Since the volatility in earnings is driven more by external factors, including macroeconomic variables, and less by the fundamental strength or weakness of a company, it becomes much more difficult to time the right cycle. For example, the earnings of a metals company depend not just on the producer's efficiency but also on the price of metals in international markets, which is determined by multiple global demand-supply factors.
Do P/E valuations matter?
The other aspect of when to buy (or sell) a stock is centered on its pricing or valuation. For example, should you buy a stock if its price and earnings multiple is 'low' or 'cheap' compared with peers or the broader market? And should you sell a stock with an earnings multiple higher than its peers or its sector average?

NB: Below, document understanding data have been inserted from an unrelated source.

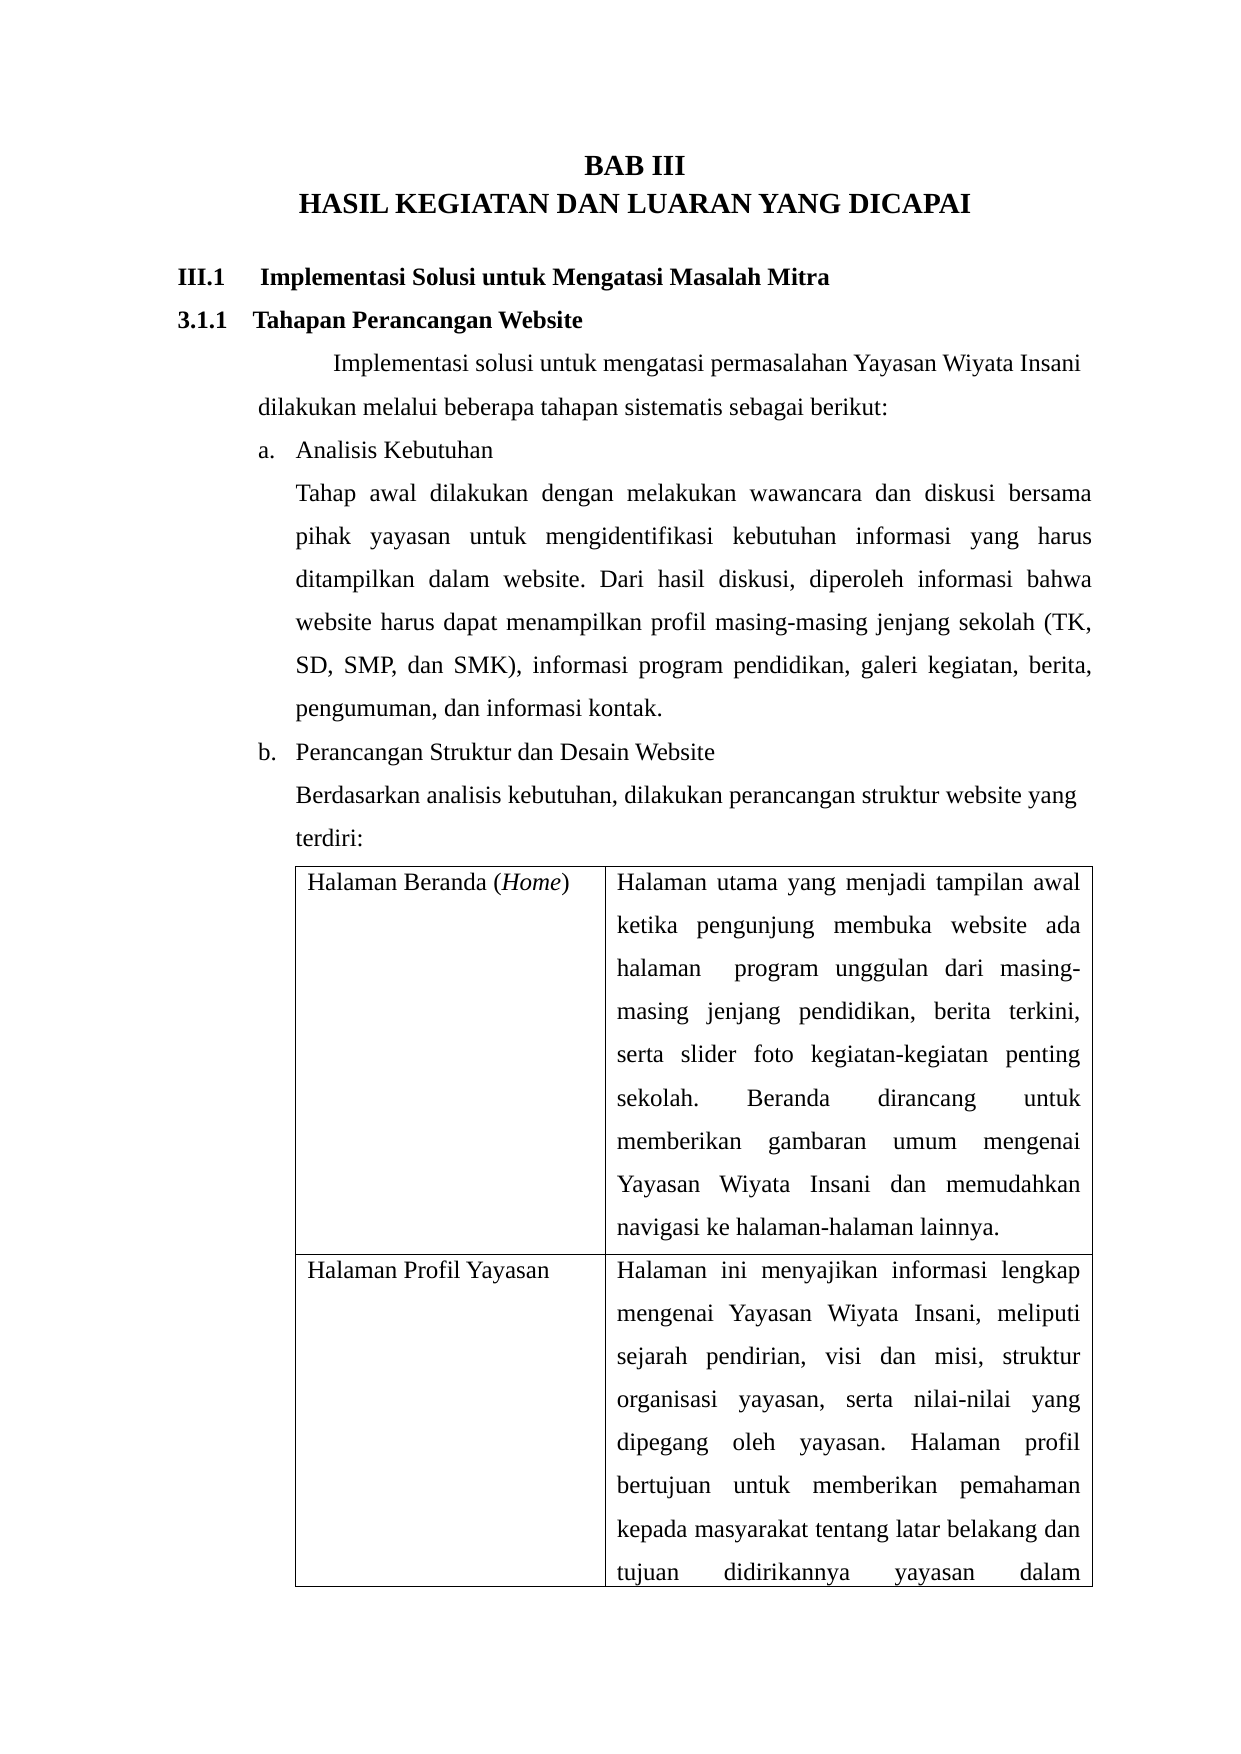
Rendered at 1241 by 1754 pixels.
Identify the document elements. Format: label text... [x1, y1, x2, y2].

list Tahap awal dilakukan dengan melakukan wawancara dan diskusi bersama pihak yayasan untuk mengidentifikasi kebutuhan informasi yang harus ditampilkan dalam website. Dari hasil diskusi, diperoleh informasi bahwa website harus dapat menampilkan profil masing-masing jenjang sekolah (TK, SD, SMP, dan SMK), informasi program pendidikan, galeri kegiatan, berita, pengumuman, dan informasi kontak. [295, 478, 1092, 722]
subtitle 3.1.1 Tahapan Perancangan Website [177, 305, 1092, 334]
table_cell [606, 1255, 1092, 1586]
text Implementasi solusi untuk mengatasi permasalahan Yayasan Wiyata Insani dilakukan melalui beberapa tahapan sistematis sebagai berikut: [258, 348, 1092, 420]
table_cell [296, 1255, 605, 1586]
table_header Halaman Beranda (Home) [296, 867, 605, 1254]
list Analisis Kebutuhan [258, 435, 1092, 463]
list Perancangan Struktur dan Desain Website [258, 737, 1092, 765]
list Berdasarkan analisis kebutuhan, dilakukan perancangan struktur website yang terdiri: [295, 780, 1092, 852]
table_header Halaman utama yang menjadi tampilan awal ketika pengunjung membuka website ada halaman program unggulan dari masing-masing jenjang pendidikan, berita terkini, serta slider foto kegiatan-kegiatan penting sekolah. Beranda dirancang untuk memberikan gambaran umum mengenai Yayasan Wiyata Insani dan memudahkan navigasi ke halaman-halaman lainnya. [606, 867, 1092, 1254]
subtitle BAB III HASIL KEGIATAN DAN LUARAN YANG DICAPAI [177, 148, 1092, 220]
subtitle Implementasi Solusi untuk Mengatasi Masalah Mitra [177, 262, 1092, 291]
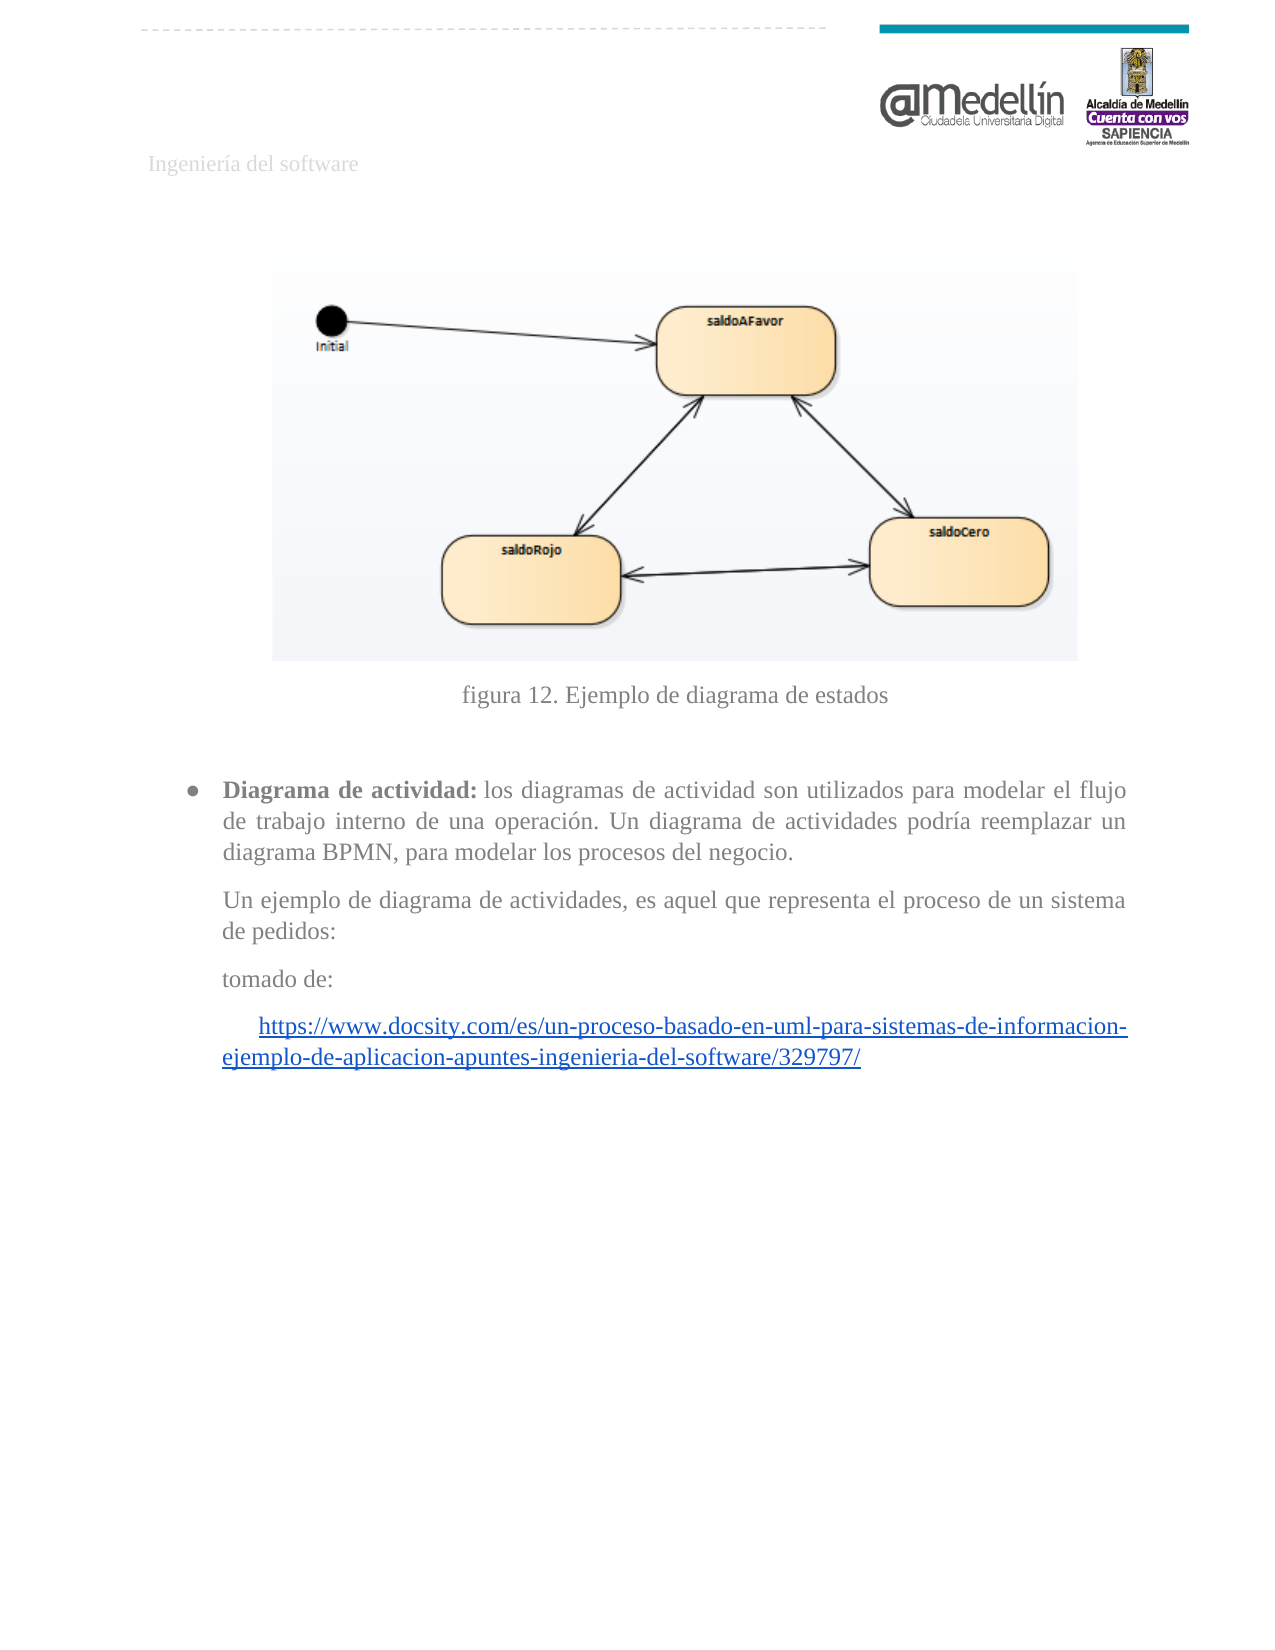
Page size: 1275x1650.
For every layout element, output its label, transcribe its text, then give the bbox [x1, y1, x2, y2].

text https://www.docsity.com/es/un-proceso-basado-en-uml-para-sistemas-de-informacion-ejemplo-de-aplicacion-apuntes-ingenieria-del-software/329797/ [222, 1011, 1127, 1071]
text Un ejemplo de diagrama de actividades, es aquel que representa el proceso de un sistema de pedidos: [222, 885, 1127, 945]
picture [272, 236, 1078, 661]
list Diagrama de actividad: los diagramas de actividad son utilizados para modelar el flujo de trabajo interno de una operación. Un diagrama de actividades podría reemplazar un diagrama BPMN, para modelar los procesos del negocio. [185, 775, 1127, 866]
text tomado de: [222, 964, 1127, 992]
picture [0, 0, 1275, 149]
text figura 12. Ejemplo de diagrama de estados [148, 680, 1127, 708]
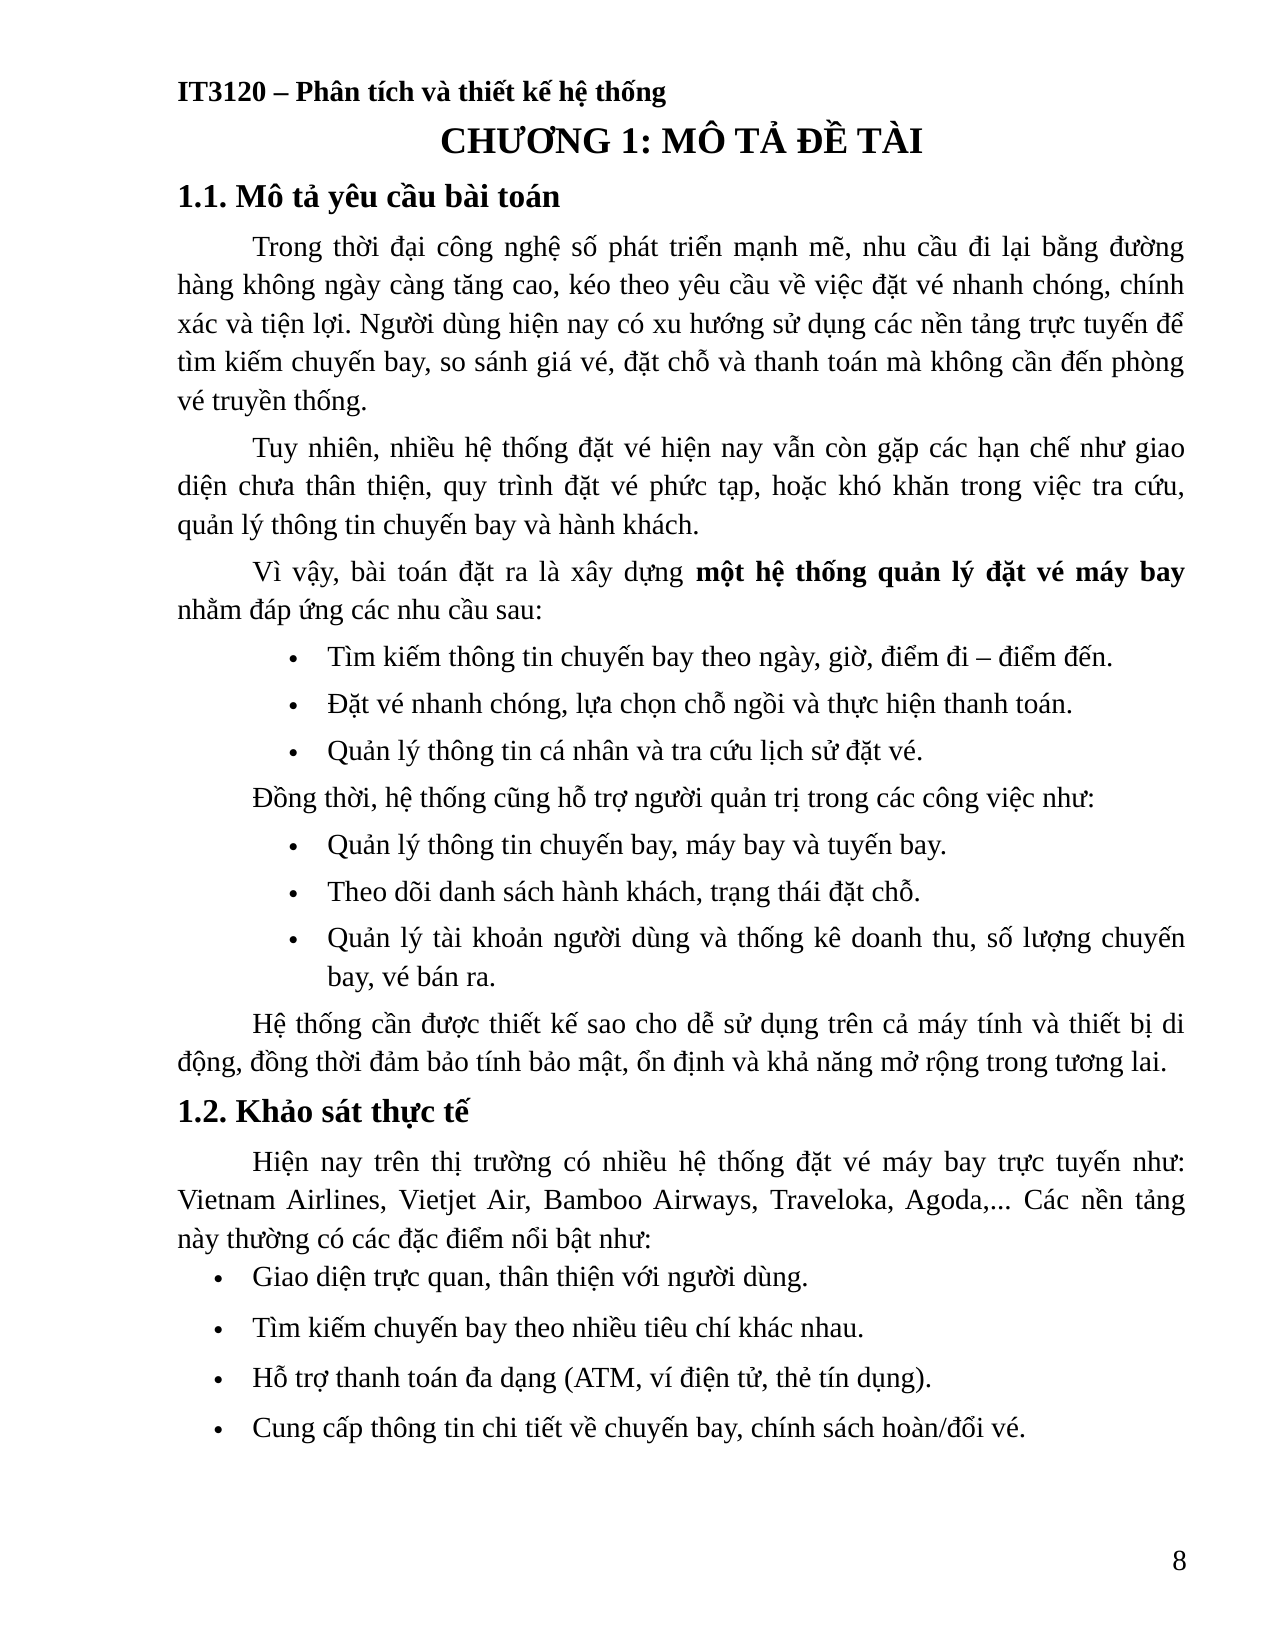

As noted earlier, the intrinsic value of a stock reflects the present value of the company's cash flows. However, to assess the stock's value, investors more intuitively use relative measures, such as price-to-earnings (PE) multiple or price-to-book value (P/BV) multiple. As a rule of thumb, a company trading at a relatively lower PE than its peers is considered to be more attractively valued.
The comparison, however, ignores a number of factors that drive the value of a business—the return on capital and the reinvestment rate being the chief amongst them. It is like saying a plot of land should be valued at a certain price per acre because someone acquired the neighbouring plot of the same size at the same price. What if the neighbouring plot had fruiting trees or an oil well while the other did not?
However, it isn't easy to forecast the cash flow for each year, especially for periods in the distant future. As a result, most practitioners forecast cash flows for the foreseeable future of the next five, seven or ten years and then assign a terminal value to the remaining cash flows. The terminal value is the present value of all cash flows beyond the first five, seven or ten years, as the case may be. While calculating the terminal value, the cash flows of a business are assumed to keep growing at a constant rate for perpetuity.
Remaining invested for the long-term is the key to steady and healthy stock price returns. It is practically impossible, and not worth the time and effort it takes, to time short-term buys and sells and hope of making consistent returns.
The value of a stock is driven by two key elements of its underlying cash flows—growth in these cash flows and, more importantly, the longevity of the cash flows.
Most valuation methodologies, including absolute methods like the discounted cash flow and relative methods like P/E, EV/EBITDA, etc., ignore or undervalue the longevity of cash flows. This makes investors overlook stocks that appear 'expensively valued' but could be priced much below their intrinsic value. Investing in Consistent Compounders addresses the two key aspects of an investor's dilemma about when to invest—the timing and the pricing.